Non-equilibrium hot-carrier transport in type-II multiple-quantum wells for solar-cell applications

TL;DR

This study investigates hot-carrier transport in type-II InAs/AlAsSb quantum wells, revealing regimes of metastability with enhanced AC photoconductivity and insights into mobility and diffusion relevant for hot-carrier solar cell design.

Contribution

It provides new experimental insights into hot-carrier transport dynamics and AC photoconductivity in type-II quantum wells, guiding future solar cell development.

Findings

AC photoconductivity is larger in the metastable regime due to higher excitation densities.

Carrier mobility is slightly lower in the metastable regime but increases at lower excitation densities.

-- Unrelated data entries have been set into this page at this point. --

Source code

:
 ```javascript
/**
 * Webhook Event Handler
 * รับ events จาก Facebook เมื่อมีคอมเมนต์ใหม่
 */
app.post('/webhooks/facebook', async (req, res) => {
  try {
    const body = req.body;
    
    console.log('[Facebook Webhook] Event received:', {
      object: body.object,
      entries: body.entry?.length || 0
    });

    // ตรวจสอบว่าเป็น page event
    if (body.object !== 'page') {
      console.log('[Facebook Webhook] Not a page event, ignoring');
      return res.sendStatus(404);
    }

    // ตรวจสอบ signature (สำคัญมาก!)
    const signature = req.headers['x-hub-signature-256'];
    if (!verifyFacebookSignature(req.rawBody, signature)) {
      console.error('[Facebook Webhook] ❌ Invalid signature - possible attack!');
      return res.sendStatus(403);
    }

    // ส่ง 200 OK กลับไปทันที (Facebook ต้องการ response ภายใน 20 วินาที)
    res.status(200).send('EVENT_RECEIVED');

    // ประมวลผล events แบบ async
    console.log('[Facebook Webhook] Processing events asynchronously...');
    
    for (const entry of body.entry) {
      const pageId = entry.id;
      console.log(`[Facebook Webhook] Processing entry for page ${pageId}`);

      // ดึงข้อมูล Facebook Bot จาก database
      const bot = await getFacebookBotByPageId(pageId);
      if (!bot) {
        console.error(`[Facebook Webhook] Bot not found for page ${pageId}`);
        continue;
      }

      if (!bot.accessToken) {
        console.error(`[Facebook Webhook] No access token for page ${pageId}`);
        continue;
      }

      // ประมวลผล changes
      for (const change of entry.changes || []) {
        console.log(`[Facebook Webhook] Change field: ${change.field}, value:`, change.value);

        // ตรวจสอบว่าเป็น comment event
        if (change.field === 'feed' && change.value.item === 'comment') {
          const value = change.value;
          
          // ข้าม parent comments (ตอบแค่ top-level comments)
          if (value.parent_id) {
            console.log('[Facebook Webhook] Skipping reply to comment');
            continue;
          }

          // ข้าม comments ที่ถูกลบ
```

Ambipolar diffusion length exceeds half a micron, indicating good transport properties.

Abstract

Prototypes for hot-carrier solar cells based on type-II InAs/AlAsSb multiple quantum wells are examined for AC photoconductivity as a function of lattice temperature and photoexcitation energy to determine the photoexcited charge carrier transport. These samples previously exhibit an excitation energy onset of a metastable regime in their short time charge carrier dynamics that potentially improves their applicability for hot-carrier photovoltaic applications. The transport results illustrate that the AC photoconductivity is larger in the dynamic regime corresponding to the metastability as a result of higher excitation photocarrier densities. In this excitation regime, the AC photoconductivity is accompanied by slightly lower carrier mobility, arising from the plasma-like nature of carriers scattered by Auger recombination. Outside of this regime, higher mobility is observed as a result of a lower excitation density that is more readily achievable by solar concentration. Additionally, at ambient temperatures, more scattering events are accompanied by slightly lower mobility, but the excitation dependence indicates that this is accompanied by an ambipolar diffusion length that is greater than half a micron. These transport properties are consistent with good quality inorganic elemental and III-V semiconductor solar cells and far exceed those of novel materials. The transport results complement the dynamics observed in type-II InAs/AlAsSb and can guide the design of hot-carrier solar cells based on these and related materials.